#### Passage to read:

# Help With ND Elk Hunt!!



## single_shooter (Sep 30, 2006)

I was lucky enough this year to draw a ND Cow Elk Tag for Area E2. I am having trouble with getting information from Landowners and locals. I live in Fargo and I am the Hunting Manager for Sportsmans Warehouse. This time of the year is our busiest time of the year. Taking more than a couple days off at a time is out of the question. I would be happy with any information anyone could give me on where to start looking to fill this tag. Please email me @ [email protected] or call me @ 701-388-6777. I just need some direction on where they might be. Where they could be, or even landowners and locals that would be willing to talk to an outsider.

Thanks,

Shawn Porter


----------



## Sasha and Abby (May 11, 2004)

You might consider scouting a little. Or you can hire an outfitter who will do the work for you...


----------



## Nate (Sep 11, 2003)

I live in West Fargo and had an ND elk tag in E1 (NE corner of the state) 2 years ago, and I can tell you from personal experience that you are going to have to put some hard work into it. You put in for a elk tag and drew one, now you have a responsibility to uphold. If you are having trouble getting info from landowners and locals, then you are not trying hard enough. Many people would love to have the elk tag that you got in the mail, and those people would be willing to do whatever it takes timewise to get an elk. I hunted a total of 13 days, and saw 2 Elk. Luckily I tagged one. If you put in the time and effort to meet landowners and locals, you will find a place to hunt. As in E1, I am sure alot of the landowners have had gratis tags in the past, and can give you info, as they are experienced Elk hunters. Your comment about being so busy at work makes me wonder if you should have put in for a tag in the first place if you do not have the time to dedicate to this hunt. This is a once in a lifetime tag if you are not a gratis tag holder. Try harder......


----------



## deuce (Sep 29, 2006)

contact robert kleeman of killdeer. he put me on elk a couple years ago and my buddy shot one on his property last year. best of luck to ya.


----------



## Nate (Sep 11, 2003)

Can you get a list of contacts from the state for the Killdeer area? Seems to me that elk hunters in the past were put in contact with landowners with "problem" elk.


----------

#### Challenge 1:
In the entries, copy the lines starting with the one containing "I want to click on object" and going on through the one containing "[(323, 440)]", including both of those lines.
The forum thread and the entries come from unrelated sources.

#### Exercise input:

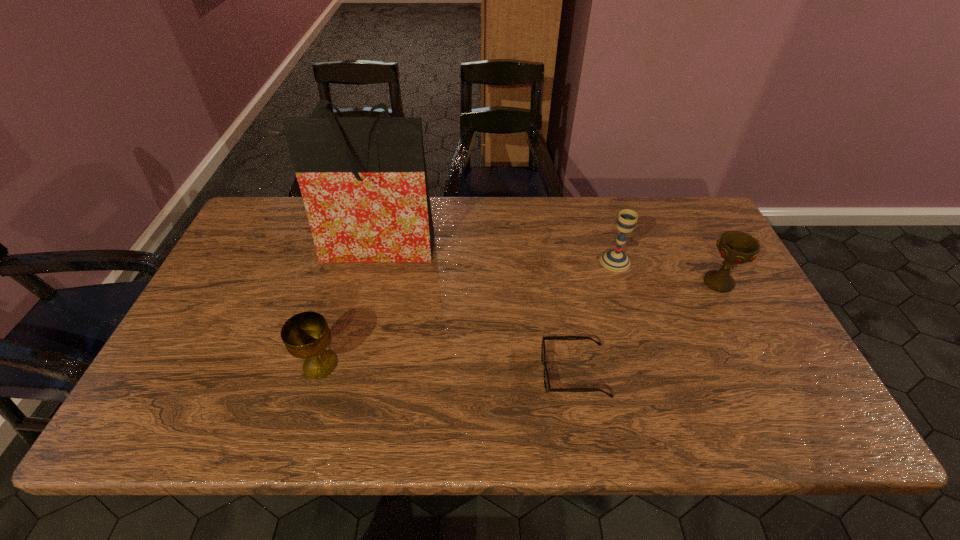
Where is `shopping bag`? This screenshot has height=540, width=960. shopping bag is located at coordinates coord(363,180).

Identify the location of the second chalice from right to left. Image resolution: width=960 pixels, height=540 pixels. (615, 260).

This screenshot has height=540, width=960. Identify the location of the rightmost chalice. (735, 247).

At what (x,y) coordinates should I click in order to perform the action: click on the leftmost chalice. Please return your answer as a coordinate pair (x, y). Image resolution: width=960 pixels, height=540 pixels. Looking at the image, I should click on (306, 335).

Locate an element on the screen. the shortest object is located at coordinates (548, 389).

The width and height of the screenshot is (960, 540). I want to click on sunglasses, so click(548, 389).

What are the coordinates of `vacant space located on the front side of the tallest object` in the screenshot? It's located at (348, 338).

Find the location of `vacant point located 0.240m on the left of the second chalice from right to left`. vacant point located 0.240m on the left of the second chalice from right to left is located at coordinates (518, 261).

At what (x,y) coordinates should I click in order to perform the action: click on free spot located 0.120m on the front of the rightmost chalice. Please return your answer as a coordinate pair (x, y). This screenshot has height=540, width=960. Looking at the image, I should click on pos(744,331).

The width and height of the screenshot is (960, 540). In order to click on vacant space located on the front of the nearest chalice in this screenshot , I will do `click(301, 429)`.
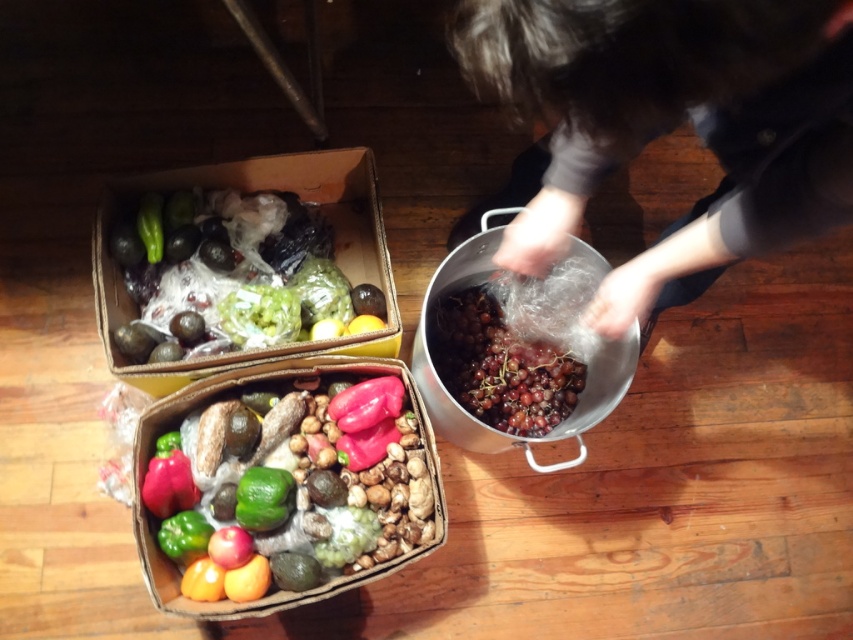
Does shiny plastic peppers at center appear under shiny purple grapes at center?

Indeed, shiny plastic peppers at center is positioned under shiny purple grapes at center.

Is shiny plastic peppers at center taller than shiny purple grapes at center?

Yes.

Identify the location of shiny plastic peppers at center. (296, 476).

Between point (338, 492) and point (190, 500), which one is positioned behind?

The point (190, 500) is behind.

Describe the element at coordinates (296, 476) in the screenshot. The height and width of the screenshot is (640, 853). I see `shiny plastic peppers at center` at that location.

In order to click on shiny plastic peppers at center in this screenshot , I will do `click(296, 476)`.

Who is higher up, smooth plastic bag at center or green matte lime at lower center?

Positioned higher is smooth plastic bag at center.

Image resolution: width=853 pixels, height=640 pixels. What do you see at coordinates (672, 124) in the screenshot?
I see `smooth plastic bag at center` at bounding box center [672, 124].

The width and height of the screenshot is (853, 640). I want to click on smooth plastic bag at center, so click(x=672, y=124).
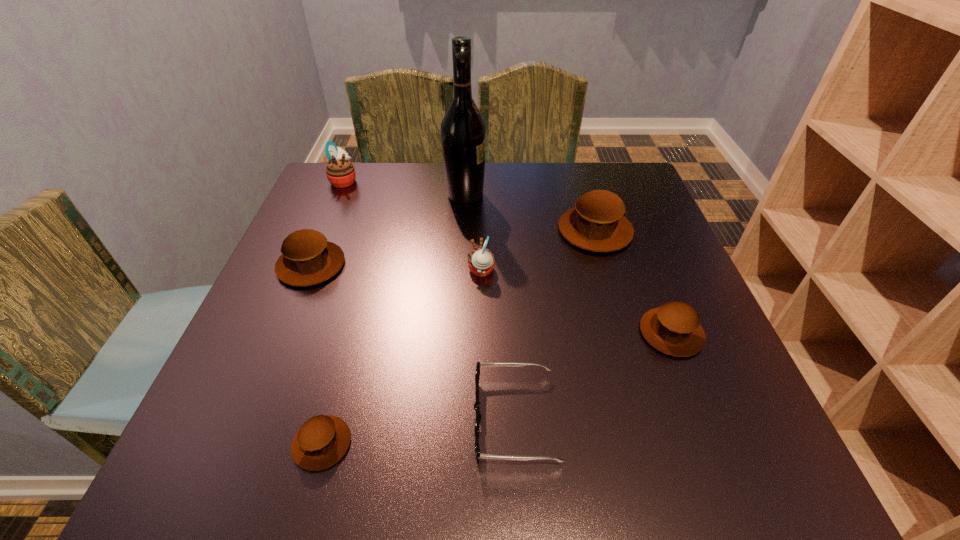
Identify the location of empty space between the second smallest brown muffin and the second biggest brown muffin. (492, 299).

What are the coordinates of `blank region between the biggest brown muffin and the farther pink muffin` in the screenshot? It's located at (469, 206).

This screenshot has height=540, width=960. In order to click on free space between the spectacles and the leftmost brown muffin in this screenshot , I will do `click(413, 341)`.

Where is `vacant space that is in between the nearest muffin and the left pink muffin`? vacant space that is in between the nearest muffin and the left pink muffin is located at coordinates (333, 312).

Image resolution: width=960 pixels, height=540 pixels. I want to click on empty space that is in between the leftmost brown muffin and the tallest object, so click(388, 230).

I want to click on object identified as the closest to the left pink muffin, so click(307, 258).

Point out which object is positioned as the nearest to the tallest object. Please provide its 2D coordinates. Your answer should be formatted as a tuple, i.e. [(x, y)], where the tuple contains the x and y coordinates of a point satisfying the conditions above.

[(596, 223)]

This screenshot has height=540, width=960. I want to click on muffin that is the third closest to the nearest muffin, so click(x=674, y=328).

Identify which muffin is located as the third nearest to the second nearest muffin. Please provide its 2D coordinates. Your answer should be formatted as a tuple, i.e. [(x, y)], where the tuple contains the x and y coordinates of a point satisfying the conditions above.

[(323, 440)]

Where is `brown muffin that stands as the closest to the fifth farthest muffin`? This screenshot has height=540, width=960. brown muffin that stands as the closest to the fifth farthest muffin is located at coordinates (596, 223).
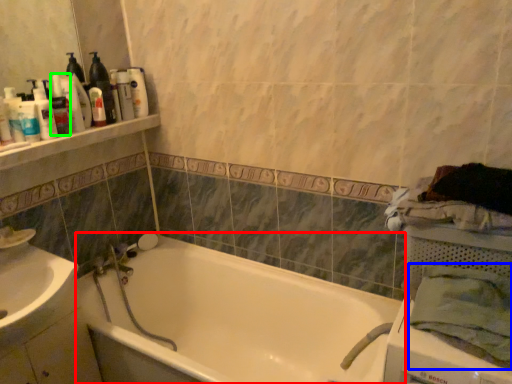
Question: Estimate the real-world distances between objects in this image. Which object is closer to bathtub (highlighted by a red box), bath towel (highlighted by a blue box) or toiletry (highlighted by a green box)?

Choices:
 (A) bath towel
 (B) toiletry

Answer: (A)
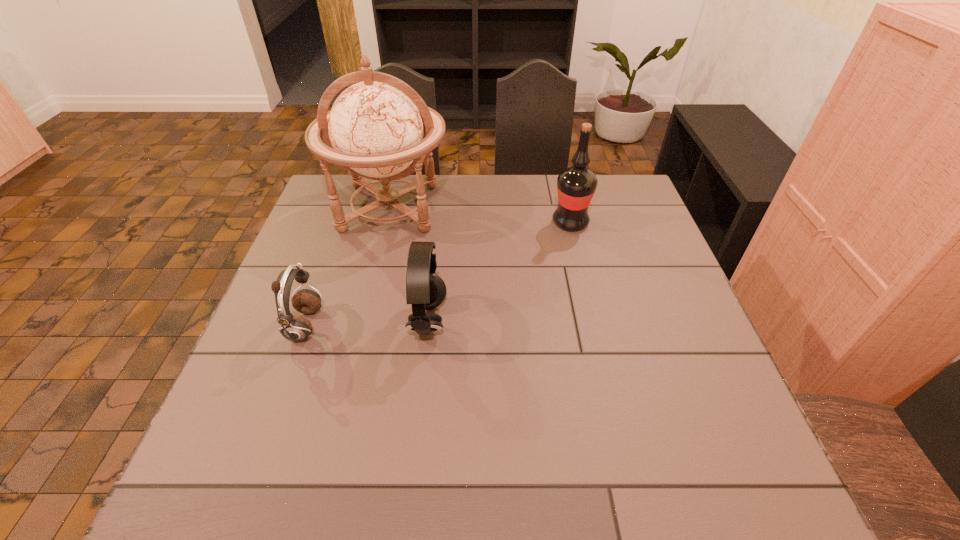
The image size is (960, 540). I want to click on vacant point located 0.130m on the ear pads of the left earphone, so click(x=376, y=326).

Locate an element on the screen. The image size is (960, 540). globe at the far edge is located at coordinates (375, 130).

I want to click on wine bottle that is positioned at the far edge, so click(x=576, y=185).

This screenshot has height=540, width=960. I want to click on globe that is positioned at the left edge, so click(x=375, y=130).

At what (x,y) coordinates should I click in order to perform the action: click on earphone that is at the left edge. Please return your answer as a coordinate pair (x, y). The height and width of the screenshot is (540, 960). Looking at the image, I should click on (295, 328).

Identify the location of object present at the far left corner. The image size is (960, 540). (375, 130).

In the image, there is a desktop. Identify the location of free space at the far edge. This screenshot has width=960, height=540. (408, 198).

I want to click on vacant position at the near edge of the desktop, so click(328, 460).

At what (x,y) coordinates should I click in order to perform the action: click on blank space at the left edge of the desktop. Please return your answer as a coordinate pair (x, y). The width and height of the screenshot is (960, 540). Looking at the image, I should click on (341, 259).

In the image, there is a desktop. Identify the location of vacant space at the right edge. (629, 259).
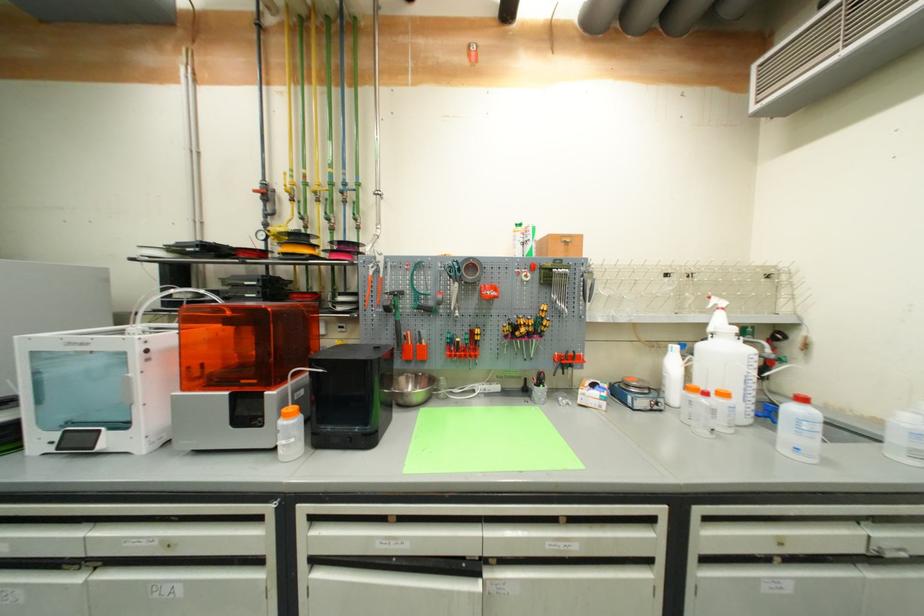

#### Challenge 2:
Answer these questions using the forum thread:
(a) For which area was the ND cow elk tag in the first post drawn?
(b) How many days did Nate hunt in E1?
(c) Whom does deuce suggest contacting?

#### Correct response 1:
I want to click on object identified as the closest to the left pink muffin, so click(307, 258).

Point out which object is positioned as the nearest to the tallest object. Please provide its 2D coordinates. Your answer should be formatted as a tuple, i.e. [(x, y)], where the tuple contains the x and y coordinates of a point satisfying the conditions above.

[(596, 223)]

This screenshot has height=540, width=960. I want to click on muffin that is the third closest to the nearest muffin, so click(x=674, y=328).

Identify which muffin is located as the third nearest to the second nearest muffin. Please provide its 2D coordinates. Your answer should be formatted as a tuple, i.e. [(x, y)], where the tuple contains the x and y coordinates of a point satisfying the conditions above.

[(323, 440)]

#### Correct response 2:
(a) Area E2
(b) 13 days
(c) Robert Kleeman of Killdeer